Instruction 1: Write out the lines of the telescope data listing below that run from its start through the line holding "Detection: Source Extractor", inclusive.

◇ ◇ ◇

RE: No to SQL? Anti-database movement gains steam

From: Matthew Zito <>
Date: Fri, 10 Jul 2009 15:35:39 -0400
Message-ID: <>

See inline. Longest thread ever.

> -----Original Message-----
> From: Nuno Souto []
> Sent: Friday, July 10, 2009 5:06 AM
> To: Matthew Zito
> Cc:
> Subject: Re: No to SQL? Anti-database movement gains steam
> Matthew Zito wrote,on my timestamp of 7/07/2009 1:51 AM:
> > My point was simply that calling them incompetent is a dangerous
> > It's the old, "Not Invented Here" syndrome - i.e., the way we do
> > has worked for us, so someone who does something different must
> > be incompetent.
> Or much more simply: so completely outside of general purpose IT as
to be
> totally and completely irrelevant other than as an odd curiosity.
> like a
> Ferrari is.

This is also the perspective that people have variously had about Linux, the web, network attached computers, Ethernet, Oracle RAC, grid computing, etc. etc. at the time of their emergence.

Today they are all part of general purpose IT. Is it so hard to believe that non-relational databases might eventually be as well?

◇ ◇ ◇

Instruction 2: In the mailing-list reply above, rewrite the passage between "This is also" and "of their emergence.", inclusive, with "Linux" swapped for "FreeBSD".

(Dataset records)
◇ ◇ ◇

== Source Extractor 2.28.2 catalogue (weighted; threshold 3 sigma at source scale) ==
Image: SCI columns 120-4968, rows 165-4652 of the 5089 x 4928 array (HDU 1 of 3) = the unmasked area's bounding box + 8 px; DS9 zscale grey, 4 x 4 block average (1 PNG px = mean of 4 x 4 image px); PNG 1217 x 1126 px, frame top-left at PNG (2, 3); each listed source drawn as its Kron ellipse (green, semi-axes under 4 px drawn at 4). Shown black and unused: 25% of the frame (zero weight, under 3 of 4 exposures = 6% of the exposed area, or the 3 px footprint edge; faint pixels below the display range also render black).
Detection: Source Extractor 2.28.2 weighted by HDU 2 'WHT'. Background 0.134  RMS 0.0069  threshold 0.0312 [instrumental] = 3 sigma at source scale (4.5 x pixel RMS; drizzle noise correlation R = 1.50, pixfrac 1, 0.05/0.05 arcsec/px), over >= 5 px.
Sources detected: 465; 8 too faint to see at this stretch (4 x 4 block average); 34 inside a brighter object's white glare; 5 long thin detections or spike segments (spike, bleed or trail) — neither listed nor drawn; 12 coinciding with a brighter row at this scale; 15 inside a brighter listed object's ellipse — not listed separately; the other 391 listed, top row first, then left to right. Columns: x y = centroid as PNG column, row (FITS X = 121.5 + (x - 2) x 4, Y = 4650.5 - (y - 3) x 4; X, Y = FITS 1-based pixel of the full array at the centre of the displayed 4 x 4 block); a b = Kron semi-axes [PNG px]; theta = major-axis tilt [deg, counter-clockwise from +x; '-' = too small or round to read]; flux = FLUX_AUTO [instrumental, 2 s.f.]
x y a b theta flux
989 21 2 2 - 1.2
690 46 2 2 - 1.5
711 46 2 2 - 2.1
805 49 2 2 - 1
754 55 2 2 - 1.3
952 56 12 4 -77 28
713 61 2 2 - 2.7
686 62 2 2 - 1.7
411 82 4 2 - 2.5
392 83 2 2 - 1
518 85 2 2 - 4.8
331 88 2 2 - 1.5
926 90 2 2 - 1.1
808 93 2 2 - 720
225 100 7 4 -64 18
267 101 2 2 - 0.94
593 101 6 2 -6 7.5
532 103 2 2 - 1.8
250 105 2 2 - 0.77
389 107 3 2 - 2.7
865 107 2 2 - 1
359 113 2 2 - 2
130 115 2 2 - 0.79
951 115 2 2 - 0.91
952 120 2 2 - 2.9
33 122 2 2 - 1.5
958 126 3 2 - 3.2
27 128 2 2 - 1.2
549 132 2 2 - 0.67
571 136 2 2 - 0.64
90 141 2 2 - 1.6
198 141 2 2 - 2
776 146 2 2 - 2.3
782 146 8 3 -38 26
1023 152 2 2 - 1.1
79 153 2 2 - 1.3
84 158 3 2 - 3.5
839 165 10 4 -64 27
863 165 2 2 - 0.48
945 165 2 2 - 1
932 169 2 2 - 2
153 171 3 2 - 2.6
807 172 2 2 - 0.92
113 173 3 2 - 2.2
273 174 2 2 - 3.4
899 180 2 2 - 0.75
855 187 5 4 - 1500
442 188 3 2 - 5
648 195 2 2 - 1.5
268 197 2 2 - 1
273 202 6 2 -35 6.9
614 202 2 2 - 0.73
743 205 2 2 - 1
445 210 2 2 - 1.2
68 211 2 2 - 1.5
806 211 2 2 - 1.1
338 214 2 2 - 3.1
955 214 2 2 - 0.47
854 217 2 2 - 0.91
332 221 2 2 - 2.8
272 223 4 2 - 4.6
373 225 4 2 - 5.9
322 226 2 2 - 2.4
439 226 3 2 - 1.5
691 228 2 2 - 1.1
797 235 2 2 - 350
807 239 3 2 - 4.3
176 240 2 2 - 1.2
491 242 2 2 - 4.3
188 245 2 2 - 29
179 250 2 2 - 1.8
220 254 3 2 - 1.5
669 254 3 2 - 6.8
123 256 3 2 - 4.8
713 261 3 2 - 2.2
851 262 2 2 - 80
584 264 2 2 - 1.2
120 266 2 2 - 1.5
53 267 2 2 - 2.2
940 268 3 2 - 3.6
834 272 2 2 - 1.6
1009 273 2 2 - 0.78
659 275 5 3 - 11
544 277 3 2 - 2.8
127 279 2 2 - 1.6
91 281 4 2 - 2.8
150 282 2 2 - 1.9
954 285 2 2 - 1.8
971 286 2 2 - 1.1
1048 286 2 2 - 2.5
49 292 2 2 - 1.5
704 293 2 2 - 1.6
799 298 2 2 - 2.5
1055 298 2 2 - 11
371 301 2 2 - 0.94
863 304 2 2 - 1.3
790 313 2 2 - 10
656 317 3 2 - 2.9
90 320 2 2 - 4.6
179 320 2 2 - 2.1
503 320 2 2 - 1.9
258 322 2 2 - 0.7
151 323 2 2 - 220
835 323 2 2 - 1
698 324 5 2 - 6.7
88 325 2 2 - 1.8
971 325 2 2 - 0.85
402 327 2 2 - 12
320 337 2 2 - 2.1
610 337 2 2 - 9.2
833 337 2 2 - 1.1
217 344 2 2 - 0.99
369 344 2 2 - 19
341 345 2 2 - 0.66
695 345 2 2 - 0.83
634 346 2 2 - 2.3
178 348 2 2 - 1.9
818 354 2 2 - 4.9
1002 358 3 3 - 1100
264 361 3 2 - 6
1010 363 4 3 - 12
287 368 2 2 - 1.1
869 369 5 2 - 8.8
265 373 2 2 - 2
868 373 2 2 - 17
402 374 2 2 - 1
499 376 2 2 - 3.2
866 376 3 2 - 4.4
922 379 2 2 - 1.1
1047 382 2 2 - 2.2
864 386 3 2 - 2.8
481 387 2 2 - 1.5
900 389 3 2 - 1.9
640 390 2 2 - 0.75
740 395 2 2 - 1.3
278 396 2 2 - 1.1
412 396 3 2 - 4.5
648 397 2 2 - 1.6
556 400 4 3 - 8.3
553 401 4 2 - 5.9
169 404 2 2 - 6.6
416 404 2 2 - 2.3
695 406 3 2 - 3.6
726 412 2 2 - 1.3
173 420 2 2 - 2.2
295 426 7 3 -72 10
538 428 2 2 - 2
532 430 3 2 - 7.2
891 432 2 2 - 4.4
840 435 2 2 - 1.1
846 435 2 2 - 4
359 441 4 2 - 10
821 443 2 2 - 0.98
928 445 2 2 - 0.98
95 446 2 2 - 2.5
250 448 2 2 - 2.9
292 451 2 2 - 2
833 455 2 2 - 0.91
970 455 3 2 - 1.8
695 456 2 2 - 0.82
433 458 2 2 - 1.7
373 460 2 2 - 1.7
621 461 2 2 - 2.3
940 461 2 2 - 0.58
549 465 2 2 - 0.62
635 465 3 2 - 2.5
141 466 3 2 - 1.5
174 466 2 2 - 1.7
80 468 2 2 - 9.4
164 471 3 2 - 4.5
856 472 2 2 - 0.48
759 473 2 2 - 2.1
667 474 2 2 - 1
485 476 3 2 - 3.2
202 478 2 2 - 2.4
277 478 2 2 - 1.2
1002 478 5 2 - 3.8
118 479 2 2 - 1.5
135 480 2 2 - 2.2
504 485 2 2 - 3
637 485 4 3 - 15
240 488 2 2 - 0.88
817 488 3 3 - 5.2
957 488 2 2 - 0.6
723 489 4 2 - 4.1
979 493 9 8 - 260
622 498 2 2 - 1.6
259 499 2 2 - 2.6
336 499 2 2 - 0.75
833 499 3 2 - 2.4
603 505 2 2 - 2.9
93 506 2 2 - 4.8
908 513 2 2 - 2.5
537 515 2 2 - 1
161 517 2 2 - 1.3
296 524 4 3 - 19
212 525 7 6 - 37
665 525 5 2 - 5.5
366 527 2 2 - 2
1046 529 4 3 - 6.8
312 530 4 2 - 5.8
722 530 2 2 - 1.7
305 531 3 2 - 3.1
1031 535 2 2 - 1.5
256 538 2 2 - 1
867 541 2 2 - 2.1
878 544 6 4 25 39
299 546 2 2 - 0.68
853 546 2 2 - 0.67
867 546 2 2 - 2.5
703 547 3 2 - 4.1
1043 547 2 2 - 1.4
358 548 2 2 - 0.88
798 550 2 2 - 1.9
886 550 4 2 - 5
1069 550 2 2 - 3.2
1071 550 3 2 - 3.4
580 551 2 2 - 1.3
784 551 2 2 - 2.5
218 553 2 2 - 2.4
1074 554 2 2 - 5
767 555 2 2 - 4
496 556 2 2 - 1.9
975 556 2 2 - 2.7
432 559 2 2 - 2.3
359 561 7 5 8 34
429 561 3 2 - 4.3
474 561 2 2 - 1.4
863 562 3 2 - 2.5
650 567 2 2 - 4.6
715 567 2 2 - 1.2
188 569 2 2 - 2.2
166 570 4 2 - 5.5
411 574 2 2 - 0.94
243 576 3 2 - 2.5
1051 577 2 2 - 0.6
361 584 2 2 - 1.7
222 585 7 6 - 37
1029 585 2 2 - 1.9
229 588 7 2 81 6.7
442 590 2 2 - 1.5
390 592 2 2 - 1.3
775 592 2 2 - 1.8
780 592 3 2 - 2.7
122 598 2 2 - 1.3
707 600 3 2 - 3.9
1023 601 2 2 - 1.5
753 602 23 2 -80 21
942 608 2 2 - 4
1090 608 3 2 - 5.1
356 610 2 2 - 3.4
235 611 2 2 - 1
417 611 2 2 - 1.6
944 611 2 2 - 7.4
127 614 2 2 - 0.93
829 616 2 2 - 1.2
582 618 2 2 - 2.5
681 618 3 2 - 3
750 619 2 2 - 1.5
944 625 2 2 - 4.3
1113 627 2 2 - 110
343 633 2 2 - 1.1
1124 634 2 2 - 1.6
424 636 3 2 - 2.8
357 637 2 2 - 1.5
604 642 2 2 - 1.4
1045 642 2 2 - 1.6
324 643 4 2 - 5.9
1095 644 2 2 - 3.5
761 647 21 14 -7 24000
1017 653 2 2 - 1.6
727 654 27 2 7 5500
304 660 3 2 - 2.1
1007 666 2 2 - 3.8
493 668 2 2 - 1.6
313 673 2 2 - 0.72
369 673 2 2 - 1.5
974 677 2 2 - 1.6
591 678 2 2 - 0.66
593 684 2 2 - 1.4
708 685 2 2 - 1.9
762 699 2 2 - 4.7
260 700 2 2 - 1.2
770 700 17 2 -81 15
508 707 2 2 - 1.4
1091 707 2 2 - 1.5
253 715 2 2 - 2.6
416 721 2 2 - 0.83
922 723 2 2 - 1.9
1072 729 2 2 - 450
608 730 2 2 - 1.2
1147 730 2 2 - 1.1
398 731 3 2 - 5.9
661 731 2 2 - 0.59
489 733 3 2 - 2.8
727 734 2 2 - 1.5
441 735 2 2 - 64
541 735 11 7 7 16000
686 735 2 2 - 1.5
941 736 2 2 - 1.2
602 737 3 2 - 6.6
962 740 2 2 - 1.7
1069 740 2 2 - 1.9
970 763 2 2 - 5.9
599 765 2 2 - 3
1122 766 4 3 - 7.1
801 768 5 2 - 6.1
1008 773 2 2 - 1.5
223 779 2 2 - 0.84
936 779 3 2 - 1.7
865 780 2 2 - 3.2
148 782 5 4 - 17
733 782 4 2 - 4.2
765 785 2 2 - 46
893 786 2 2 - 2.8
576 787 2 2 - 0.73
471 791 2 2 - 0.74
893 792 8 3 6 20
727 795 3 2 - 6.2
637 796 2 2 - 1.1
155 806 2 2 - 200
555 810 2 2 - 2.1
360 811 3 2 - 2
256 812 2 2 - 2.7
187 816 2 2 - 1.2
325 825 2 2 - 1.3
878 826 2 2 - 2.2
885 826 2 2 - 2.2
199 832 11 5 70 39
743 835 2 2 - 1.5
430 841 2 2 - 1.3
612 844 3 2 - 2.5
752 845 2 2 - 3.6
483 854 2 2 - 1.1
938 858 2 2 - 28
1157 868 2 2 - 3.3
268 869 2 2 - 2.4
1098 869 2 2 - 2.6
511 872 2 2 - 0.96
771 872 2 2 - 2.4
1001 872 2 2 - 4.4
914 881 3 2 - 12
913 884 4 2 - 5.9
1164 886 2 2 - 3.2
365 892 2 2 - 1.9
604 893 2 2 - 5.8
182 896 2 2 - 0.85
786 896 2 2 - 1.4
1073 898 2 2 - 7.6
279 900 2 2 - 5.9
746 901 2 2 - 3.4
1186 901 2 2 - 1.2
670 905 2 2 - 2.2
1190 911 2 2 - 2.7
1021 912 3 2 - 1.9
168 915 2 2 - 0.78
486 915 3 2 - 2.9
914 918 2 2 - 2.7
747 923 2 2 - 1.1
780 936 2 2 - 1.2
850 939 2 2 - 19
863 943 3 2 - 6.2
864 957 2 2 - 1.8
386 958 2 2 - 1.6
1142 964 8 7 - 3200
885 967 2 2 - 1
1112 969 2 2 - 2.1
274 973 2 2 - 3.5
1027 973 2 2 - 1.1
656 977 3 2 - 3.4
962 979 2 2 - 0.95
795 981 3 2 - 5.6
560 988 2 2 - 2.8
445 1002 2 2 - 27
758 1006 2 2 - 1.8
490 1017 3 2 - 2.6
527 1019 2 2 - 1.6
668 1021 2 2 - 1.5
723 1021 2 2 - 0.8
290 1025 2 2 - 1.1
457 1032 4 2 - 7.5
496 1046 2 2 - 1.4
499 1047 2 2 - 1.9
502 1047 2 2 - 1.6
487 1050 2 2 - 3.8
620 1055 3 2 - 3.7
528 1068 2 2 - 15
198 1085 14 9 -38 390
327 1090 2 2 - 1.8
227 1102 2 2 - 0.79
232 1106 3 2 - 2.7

◇ ◇ ◇

Task solution 1:
== Source Extractor 2.28.2 catalogue (weighted; threshold 3 sigma at source scale) ==
Image: SCI columns 120-4968, rows 165-4652 of the 5089 x 4928 array (HDU 1 of 3) = the unmasked area's bounding box + 8 px; DS9 zscale grey, 4 x 4 block average (1 PNG px = mean of 4 x 4 image px); PNG 1217 x 1126 px, frame top-left at PNG (2, 3); each listed source drawn as its Kron ellipse (green, semi-axes under 4 px drawn at 4). Shown black and unused: 25% of the frame (zero weight, under 3 of 4 exposures = 6% of the exposed area, or the 3 px footprint edge; faint pixels below the display range also render black).
Detection: Source Extractor 2.28.2 weighted by HDU 2 'WHT'. Background 0.134  RMS 0.0069  threshold 0.0312 [instrumental] = 3 sigma at source scale (4.5 x pixel RMS; drizzle noise correlation R = 1.50, pixfrac 1, 0.05/0.05 arcsec/px), over >= 5 px.

Task solution 2:
This is also the perspective that people have variously had about FreeBSD, the web, network attached computers, Ethernet, Oracle RAC, grid computing, etc. etc. at the time of their emergence.